◆ **Extract to read**
------------------------
One witness, however, argued that requiring service lines to be replaced would be a costly burden that would take resources away from other programs.
Angela Licata, the deputy commissioner of New York City’s Department of Environmental Protection, said she “appreciates that EPA’s proposal avoids setting unattainable mandates such as a deadline for the replacement of all lead service lines nationwide,” according to her prepared remarks.
“Compliance with such a mandate would take decades, cost billions of dollars, and would prevent water systems from allocating their limited budgets to other projects and initiatives that may deliver greater public health benefits,” she added.
The EPA’s proposed overhaul to the 1991 Lead and Copper Rule, unveiled last year, established a 10 parts per billion (ppb) “trigger” level at which cities would be required to reevaluate their water treatment processes and possibly add corrosion-control chemicals to city water.
At 15 ppb, cities would be required to replace the full length of all of the lead service lines in their system. They would only be required to replace 3 percent of lead service lines each year, less than the current requirement of 7 percent.
------------------------
◆ **Listed records**

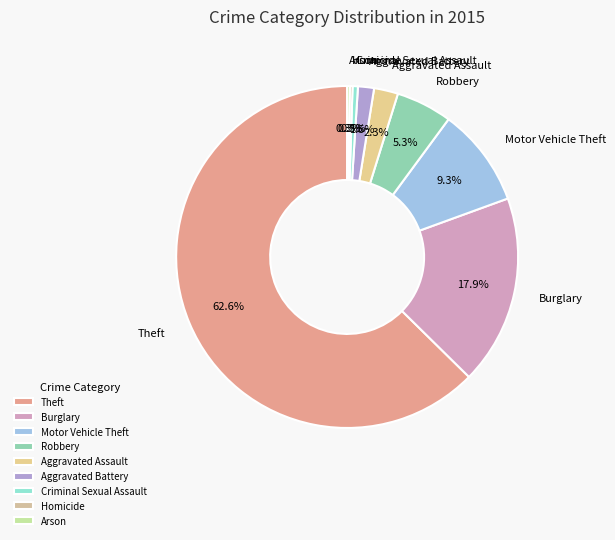

What percentage is NOT represented by Theft?

37.4%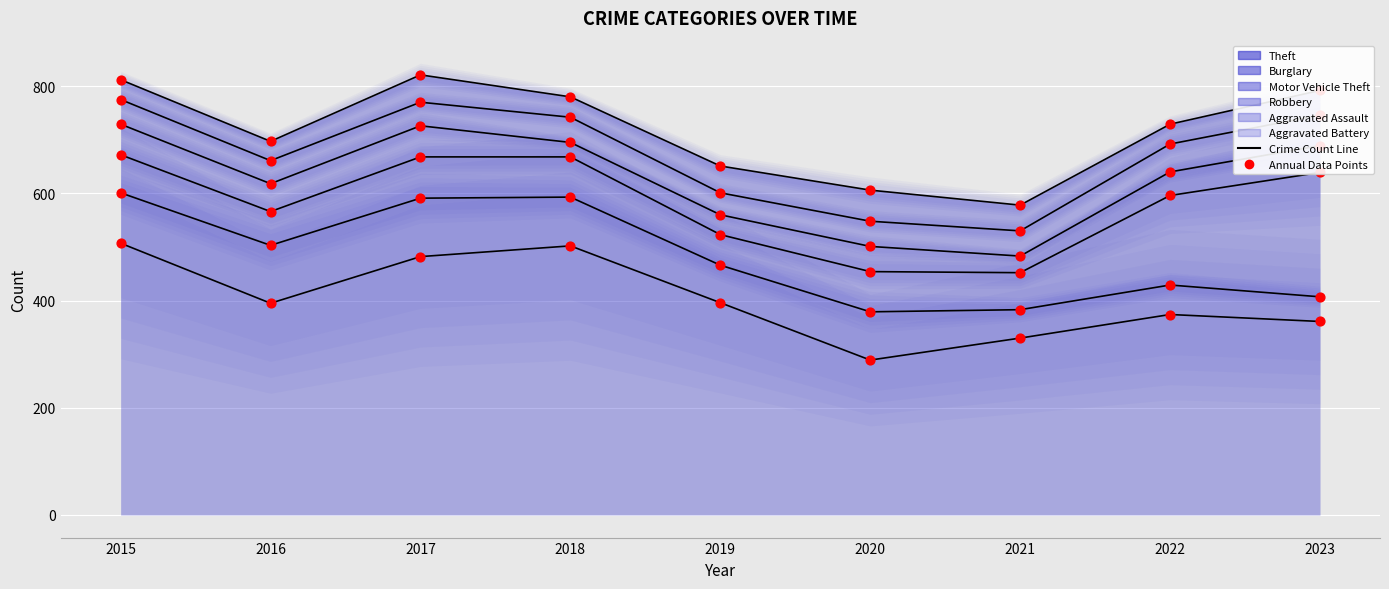

Which series contains the lowest Y value?

Robbery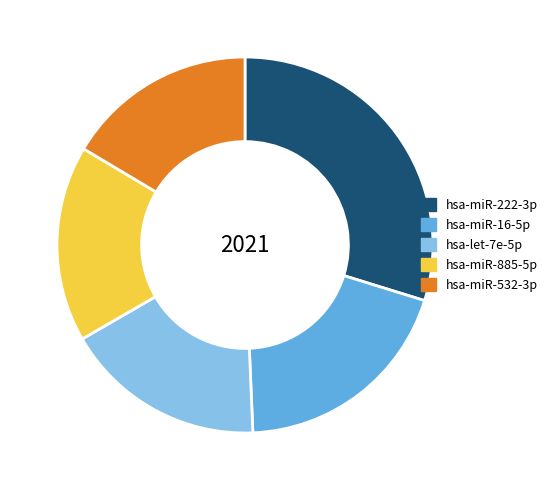

Is it true that hsa-miR-222-3p is 30% of the pie?

True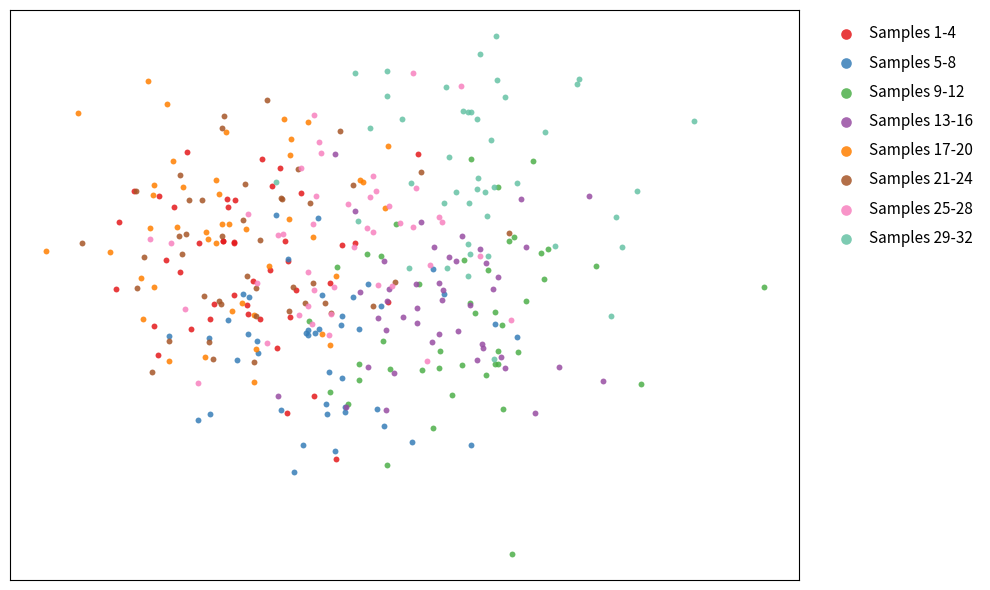

What are all the series names shown in the legend?

Samples 1-4, Samples 5-8, Samples 9-12, Samples 13-16, Samples 17-20, Samples 21-24, Samples 25-28, Samples 29-32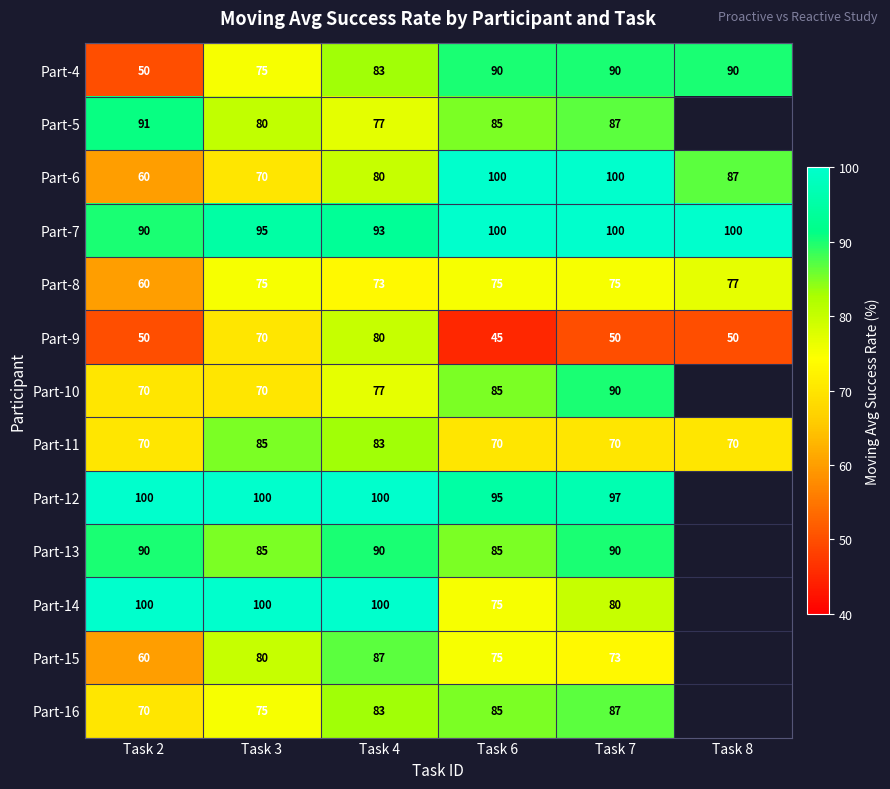

True or false: Part-6 has a value of 102 at Task 2.

False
------------------------
◆ **Request**
In the lead service line passage, what share of lead service lines would cities have to replace each year under the proposal? The rows stand apart from the lead service line passage and are not drawn from it.

◆ **Problem solution**
3 percent each year.